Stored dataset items
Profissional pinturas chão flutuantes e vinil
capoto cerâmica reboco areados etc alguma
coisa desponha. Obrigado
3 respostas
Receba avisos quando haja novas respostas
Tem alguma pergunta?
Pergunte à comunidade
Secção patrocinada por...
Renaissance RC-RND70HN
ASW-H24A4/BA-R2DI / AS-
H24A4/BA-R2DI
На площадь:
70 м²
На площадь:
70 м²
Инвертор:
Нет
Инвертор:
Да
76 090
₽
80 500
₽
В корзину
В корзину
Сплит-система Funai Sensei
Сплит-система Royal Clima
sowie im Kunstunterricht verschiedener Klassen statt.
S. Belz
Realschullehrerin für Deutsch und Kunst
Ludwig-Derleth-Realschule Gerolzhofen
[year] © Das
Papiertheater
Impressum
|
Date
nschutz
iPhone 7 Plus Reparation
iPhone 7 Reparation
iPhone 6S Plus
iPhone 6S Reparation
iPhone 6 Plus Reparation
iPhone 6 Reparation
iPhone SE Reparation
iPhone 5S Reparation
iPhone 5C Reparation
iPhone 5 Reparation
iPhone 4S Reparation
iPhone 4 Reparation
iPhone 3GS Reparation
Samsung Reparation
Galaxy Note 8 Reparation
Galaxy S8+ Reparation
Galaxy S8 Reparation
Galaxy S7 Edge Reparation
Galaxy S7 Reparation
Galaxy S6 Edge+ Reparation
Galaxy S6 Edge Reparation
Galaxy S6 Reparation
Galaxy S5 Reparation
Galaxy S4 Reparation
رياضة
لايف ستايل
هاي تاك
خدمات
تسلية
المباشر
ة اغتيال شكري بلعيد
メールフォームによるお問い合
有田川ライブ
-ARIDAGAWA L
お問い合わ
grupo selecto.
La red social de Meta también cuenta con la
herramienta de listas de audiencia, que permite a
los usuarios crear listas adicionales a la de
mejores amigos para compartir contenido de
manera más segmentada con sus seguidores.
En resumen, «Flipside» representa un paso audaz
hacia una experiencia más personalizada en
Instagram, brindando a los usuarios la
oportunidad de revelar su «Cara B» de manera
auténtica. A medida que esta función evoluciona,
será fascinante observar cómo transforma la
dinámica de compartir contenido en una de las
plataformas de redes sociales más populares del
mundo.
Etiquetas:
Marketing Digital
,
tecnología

(ASSIGNED TASK):
Edit the material above so that every "Reparation" becomes "Repair", keeping everything else the same.

(REPLY TO THE TASK):
Profissional pinturas chão flutuantes e vinil
capoto cerâmica reboco areados etc alguma
coisa desponha. Obrigado
3 respostas
Receba avisos quando haja novas respostas
Tem alguma pergunta?
Pergunte à comunidade
Secção patrocinada por...
Renaissance RC-RND70HN
ASW-H24A4/BA-R2DI / AS-
H24A4/BA-R2DI
На площадь:
70 м²
На площадь:
70 м²
Инвертор:
Нет
Инвертор:
Да
76 090
₽
80 500
₽
В корзину
В корзину
Сплит-система Funai Sensei
Сплит-система Royal Clima
sowie im Kunstunterricht verschiedener Klassen statt.
S. Belz
Realschullehrerin für Deutsch und Kunst
Ludwig-Derleth-Realschule Gerolzhofen
[year] © Das
Papiertheater
Impressum
|
Date
nschutz
iPhone 7 Plus Repair
iPhone 7 Repair
iPhone 6S Plus
iPhone 6S Repair
iPhone 6 Plus Repair
iPhone 6 Repair
iPhone SE Repair
iPhone 5S Repair
iPhone 5C Repair
iPhone 5 Repair
iPhone 4S Repair
iPhone 4 Repair
iPhone 3GS Repair
Samsung Repair
Galaxy Note 8 Repair
Galaxy S8+ Repair
Galaxy S8 Repair
Galaxy S7 Edge Repair
Galaxy S7 Repair
Galaxy S6 Edge+ Repair
Galaxy S6 Edge Repair
Galaxy S6 Repair
Galaxy S5 Repair
Galaxy S4 Repair
رياضة
لايف ستايل
هاي تاك
خدمات
تسلية
المباشر
ة اغتيال شكري بلعيد
メールフォームによるお問い合
有田川ライブ
-ARIDAGAWA L
お問い合わ
grupo selecto.
La red social de Meta también cuenta con la
herramienta de listas de audiencia, que permite a
los usuarios crear listas adicionales a la de
mejores amigos para compartir contenido de
manera más segmentada con sus seguidores.
En resumen, «Flipside» representa un paso audaz
hacia una experiencia más personalizada en
Instagram, brindando a los usuarios la
oportunidad de revelar su «Cara B» de manera
auténtica. A medida que esta función evoluciona,
será fascinante observar cómo transforma la
dinámica de compartir contenido en una de las
plataformas de redes sociales más populares del
mundo.
Etiquetas:
Marketing Digital
,
tecnología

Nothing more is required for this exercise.